*** Records to process Section Begins ***
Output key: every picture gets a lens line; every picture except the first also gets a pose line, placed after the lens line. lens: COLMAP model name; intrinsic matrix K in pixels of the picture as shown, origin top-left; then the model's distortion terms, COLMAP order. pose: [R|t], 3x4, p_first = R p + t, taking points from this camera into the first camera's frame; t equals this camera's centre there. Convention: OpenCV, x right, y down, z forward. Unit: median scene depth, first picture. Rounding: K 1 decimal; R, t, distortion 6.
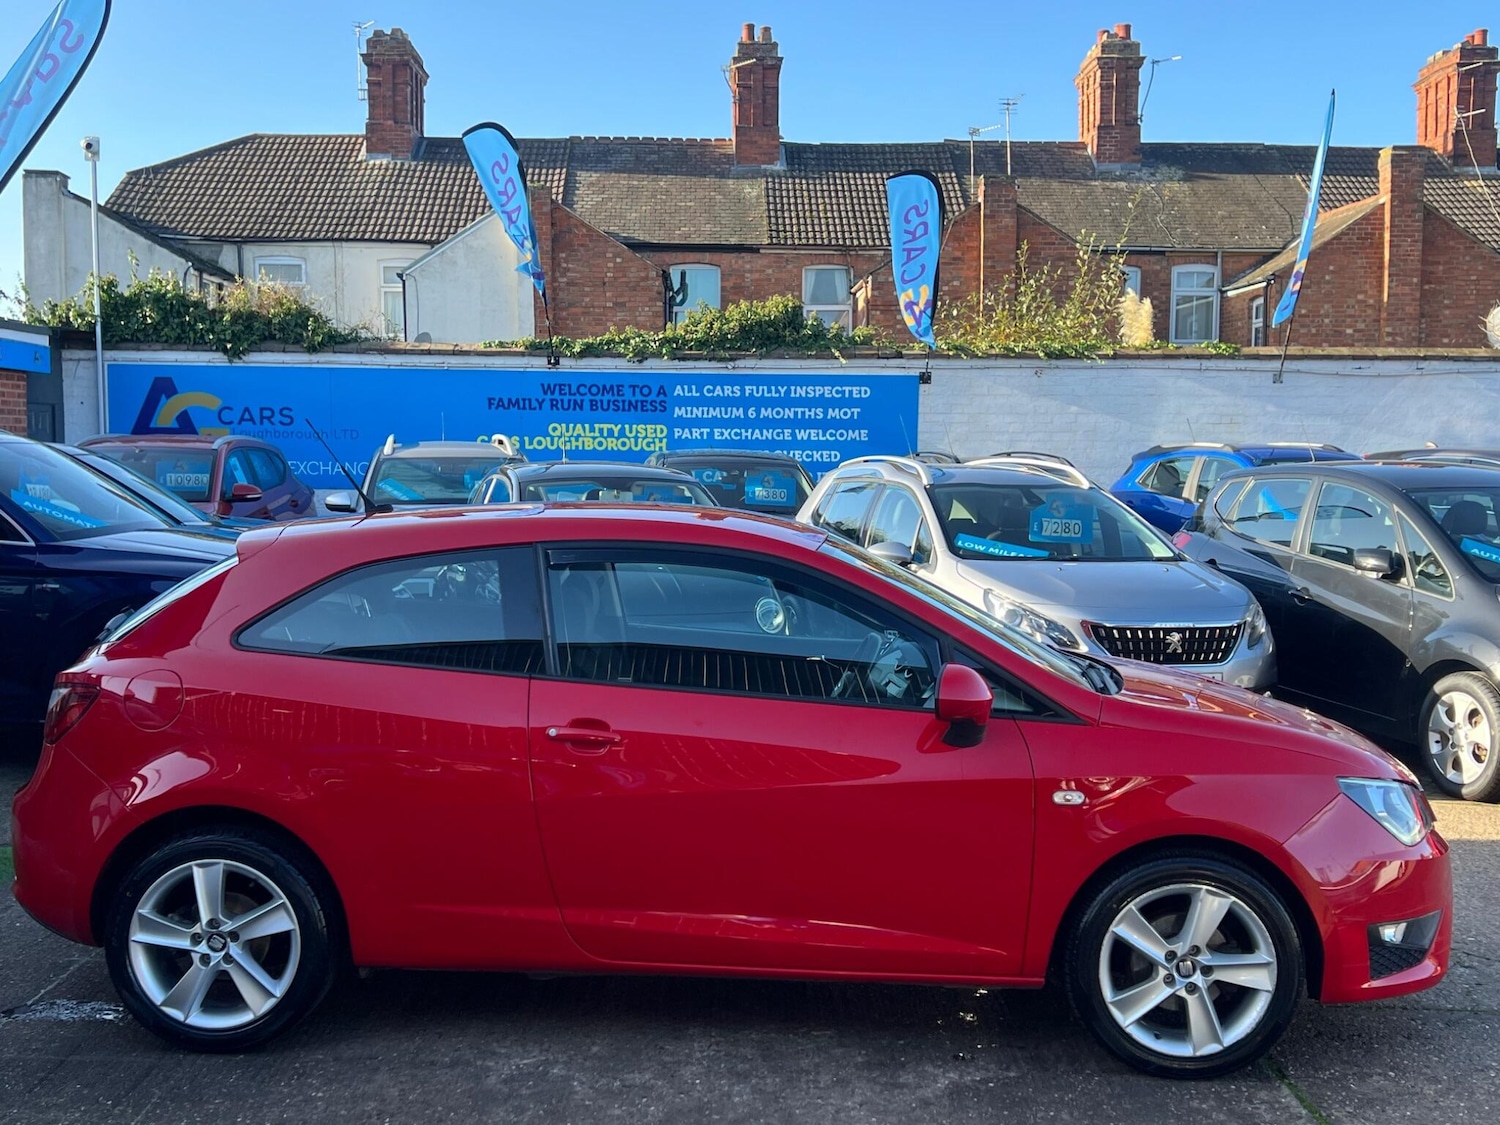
lens RADIAL K [[1702.4, 0, 735.5], [0, 1702.4, 566.5], [0, 0, 1]] dist [0.041694, 0.000000]
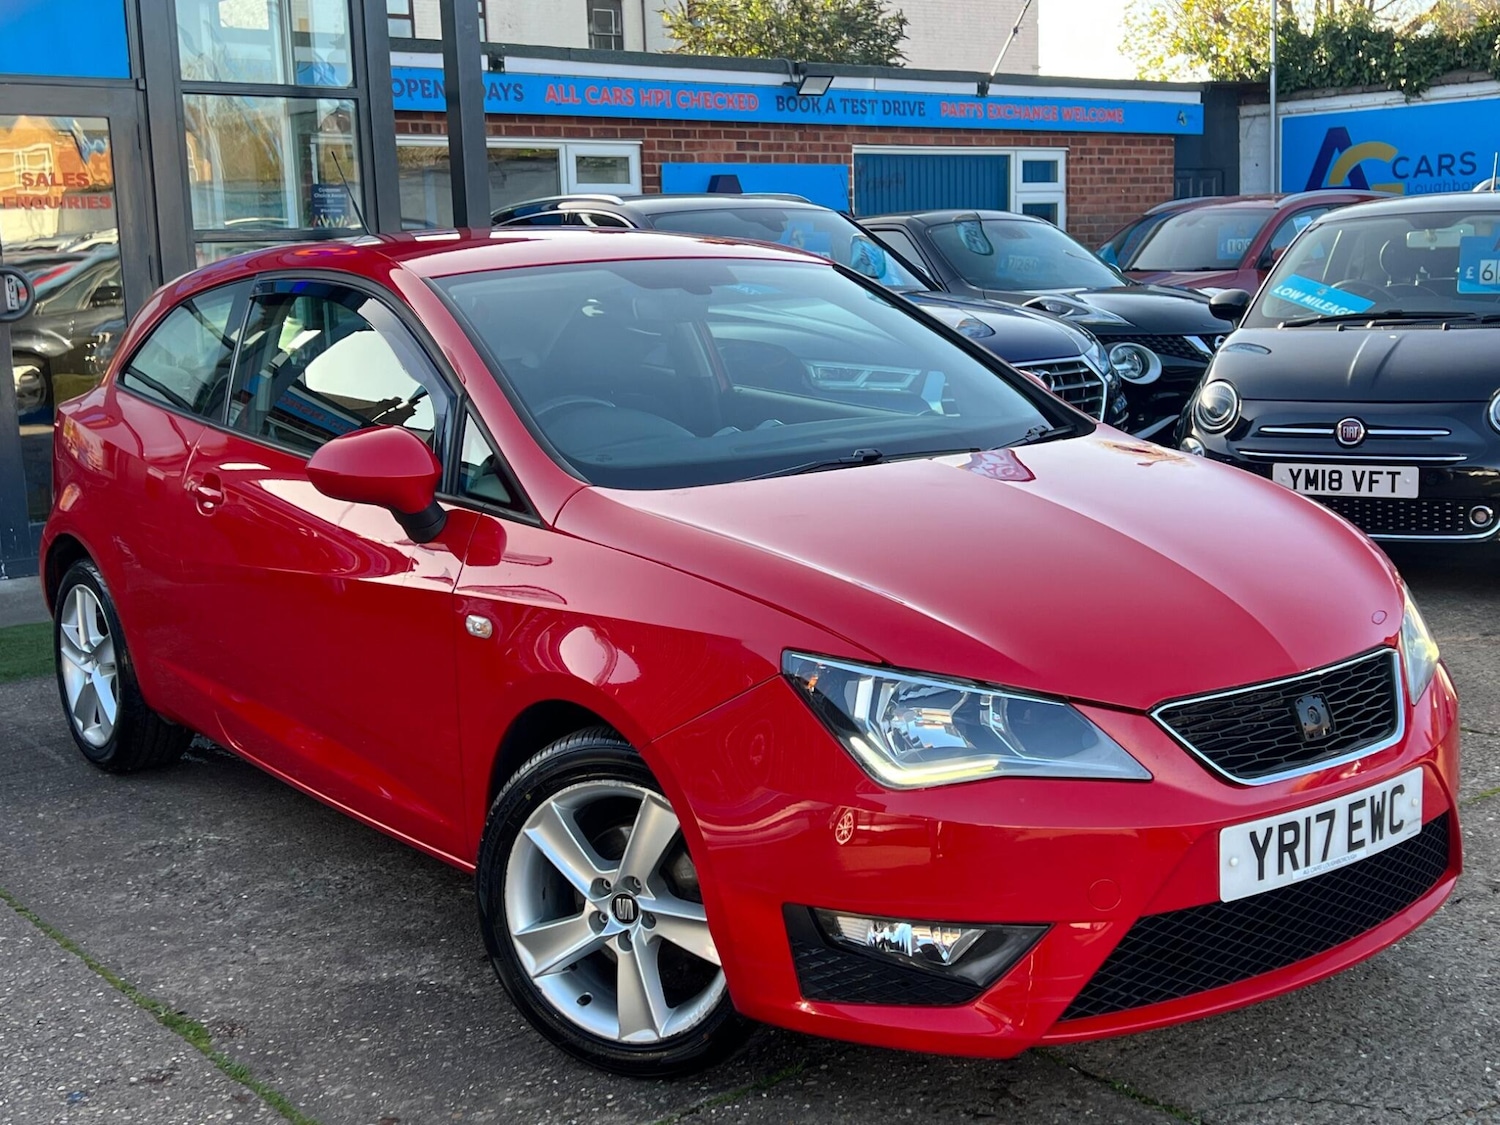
lens RADIAL K [[1868.6, 0, 753.0], [0, 1868.6, 561.7], [0, 0, 1]] dist [0.032302, 0.000000]
pose [[0.627207, 0.096261, -0.772881, 0.234177], [-0.015957, 0.993713, 0.110816, 0.006493], [0.778689, -0.057172, 0.624800, 0.168408]]
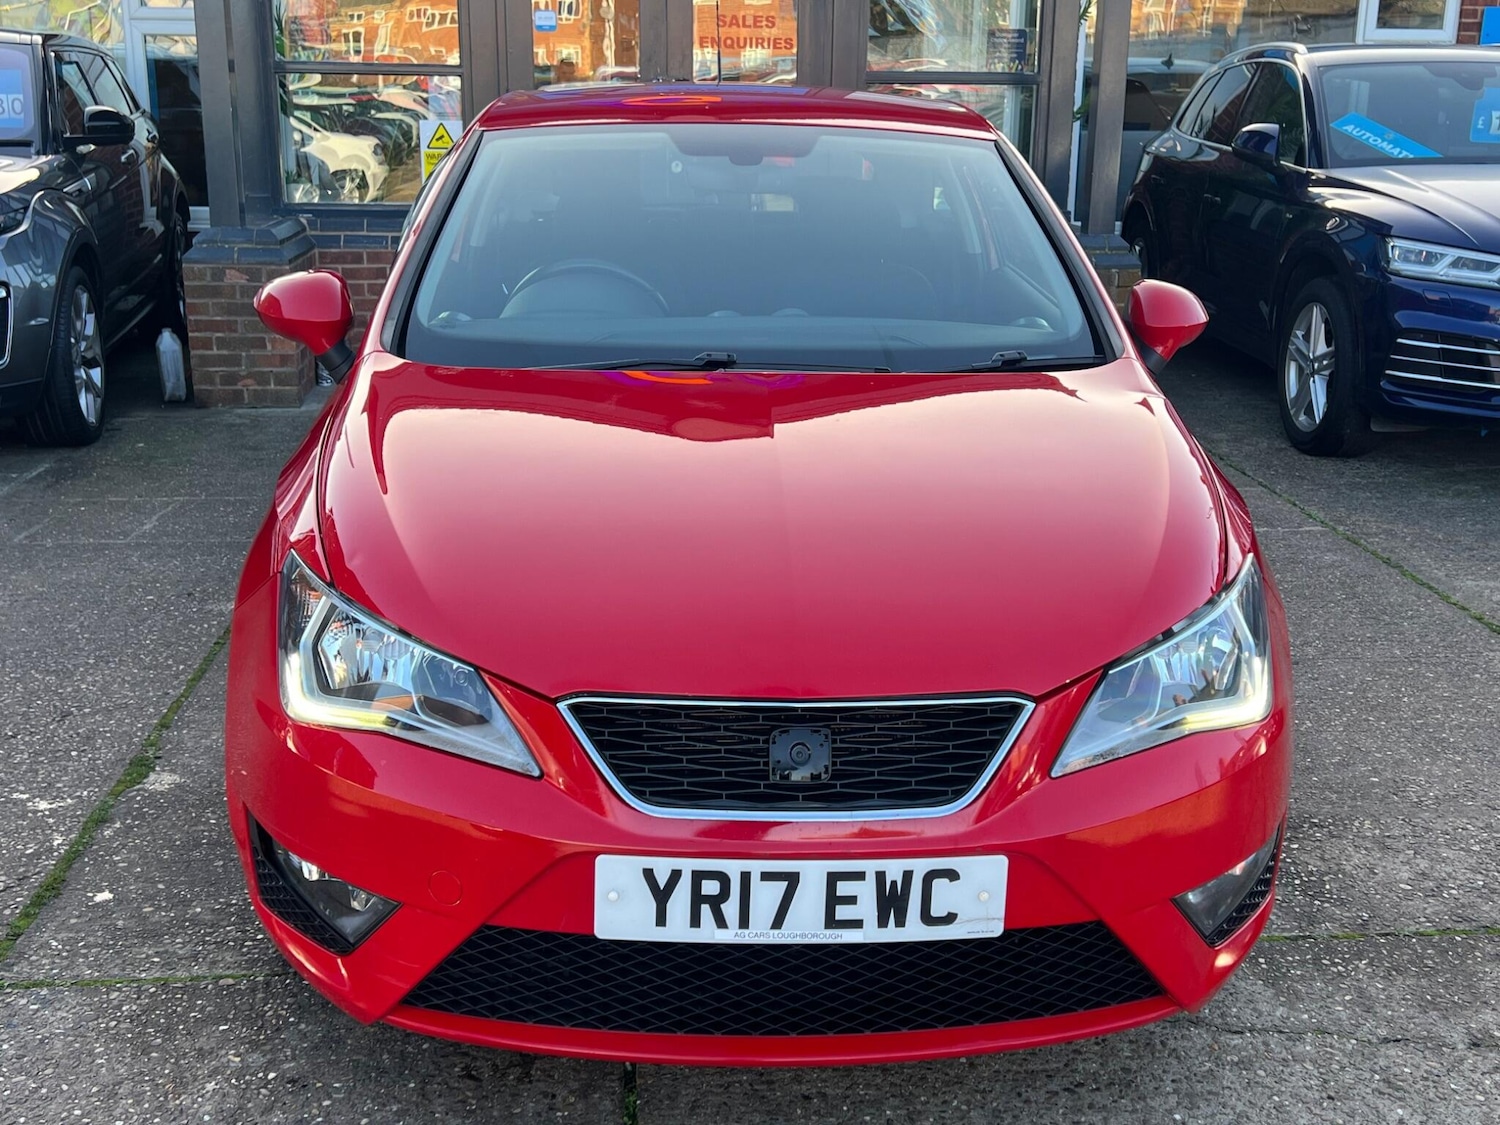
lens RADIAL K [[1702.4, 0, 746.1], [0, 1702.4, 557.3], [0, 0, 1]] dist [0.041694, 0.000000]
pose [[0.063195, 0.250625, -0.966019, 0.254374], [-0.080934, 0.966053, 0.245339, -0.007078], [0.994714, 0.062680, 0.081334, 0.313246]]
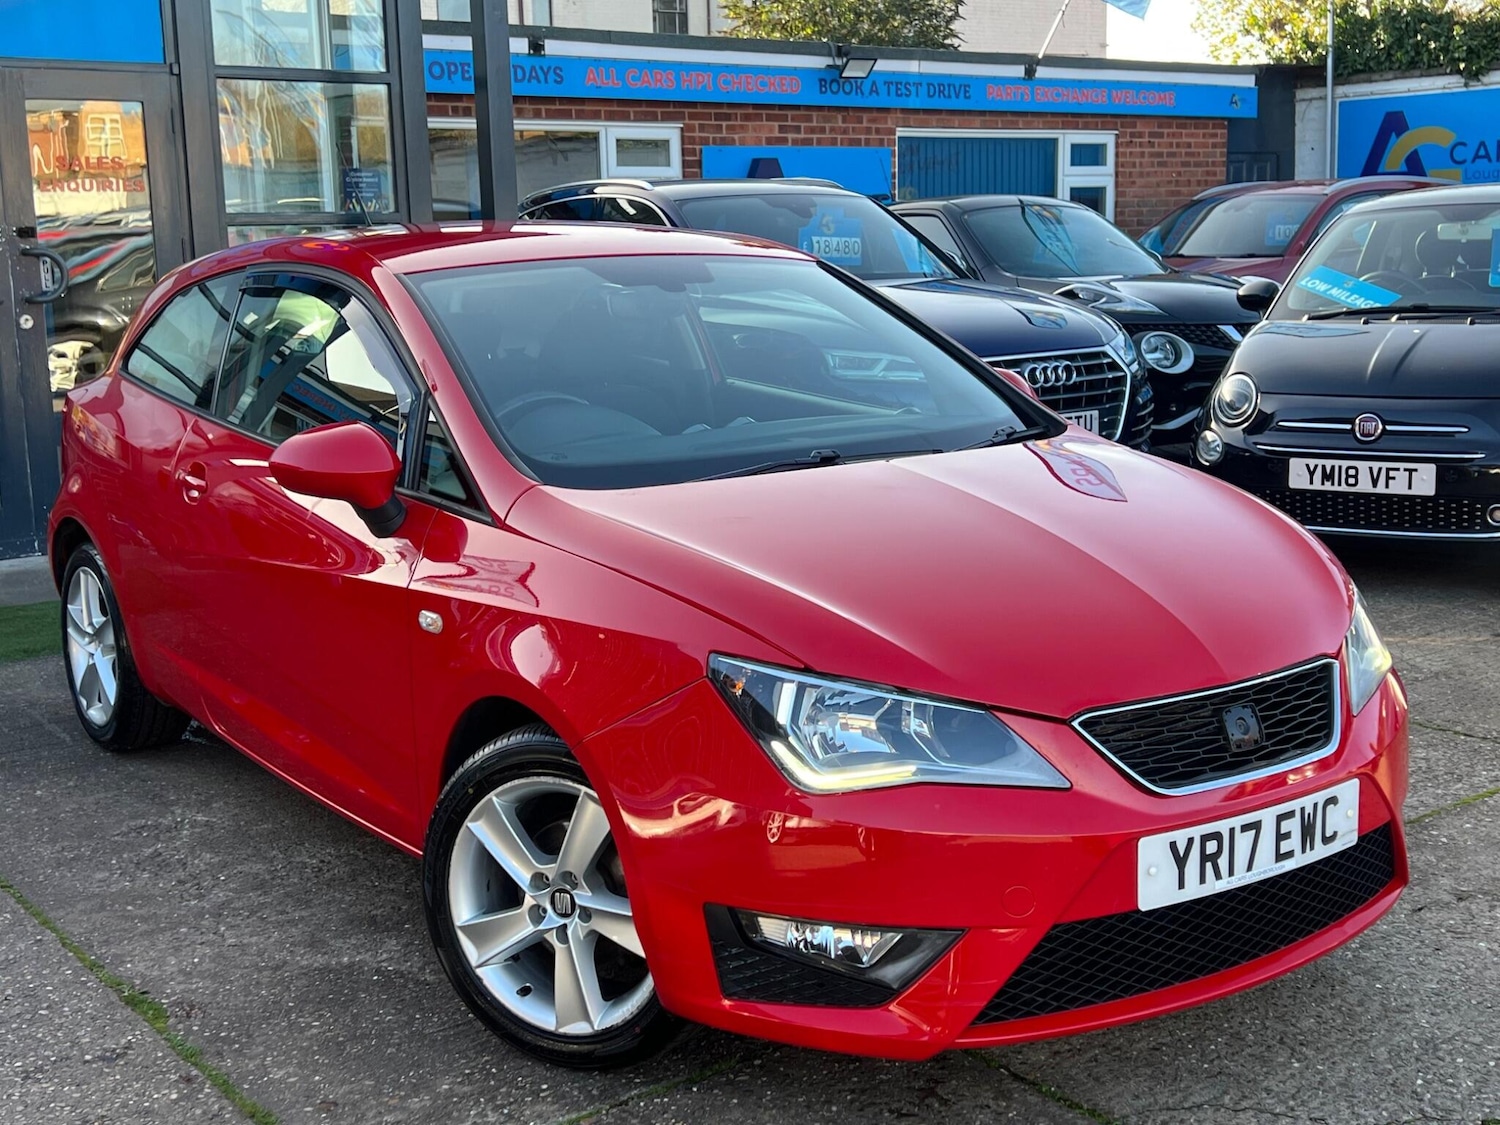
lens RADIAL K [[1868.6, 0, 745.7], [0, 1868.6, 564.8], [0, 0, 1]] dist [0.032302, 0.000000]
pose [[0.593701, 0.115917, -0.796293, 0.244072], [-0.025164, 0.991761, 0.125609, 0.003270], [0.804292, -0.054536, 0.591726, 0.178246]]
*** Records to process Section Ends ***
**Problem statement**
Copy the whole of the material above exactly, but not its images.

**Task solution**
Output key: every picture gets a lens line; every picture except the first also gets a pose line, placed after the lens line. lens: COLMAP model name; intrinsic matrix K in pixels of the picture as shown, origin top-left; then the model's distortion terms, COLMAP order. pose: [R|t], 3x4, p_first = R p + t, taking points from this camera into the first camera's frame; t equals this camera's centre there. Convention: OpenCV, x right, y down, z forward. Unit: median scene depth, first picture. Rounding: K 1 decimal; R, t, distortion 6.
lens RADIAL K [[1702.4, 0, 735.5], [0, 1702.4, 566.5], [0, 0, 1]] dist [0.041694, 0.000000]
lens RADIAL K [[1868.6, 0, 753.0], [0, 1868.6, 561.7], [0, 0, 1]] dist [0.032302, 0.000000]
pose [[0.627207, 0.096261, -0.772881, 0.234177], [-0.015957, 0.993713, 0.110816, 0.006493], [0.778689, -0.057172, 0.624800, 0.168408]]
lens RADIAL K [[1702.4, 0, 746.1], [0, 1702.4, 557.3], [0, 0, 1]] dist [0.041694, 0.000000]
pose [[0.063195, 0.250625, -0.966019, 0.254374], [-0.080934, 0.966053, 0.245339, -0.007078], [0.994714, 0.062680, 0.081334, 0.313246]]
lens RADIAL K [[1868.6, 0, 745.7], [0, 1868.6, 564.8], [0, 0, 1]] dist [0.032302, 0.000000]
pose [[0.593701, 0.115917, -0.796293, 0.244072], [-0.025164, 0.991761, 0.125609, 0.003270], [0.804292, -0.054536, 0.591726, 0.178246]]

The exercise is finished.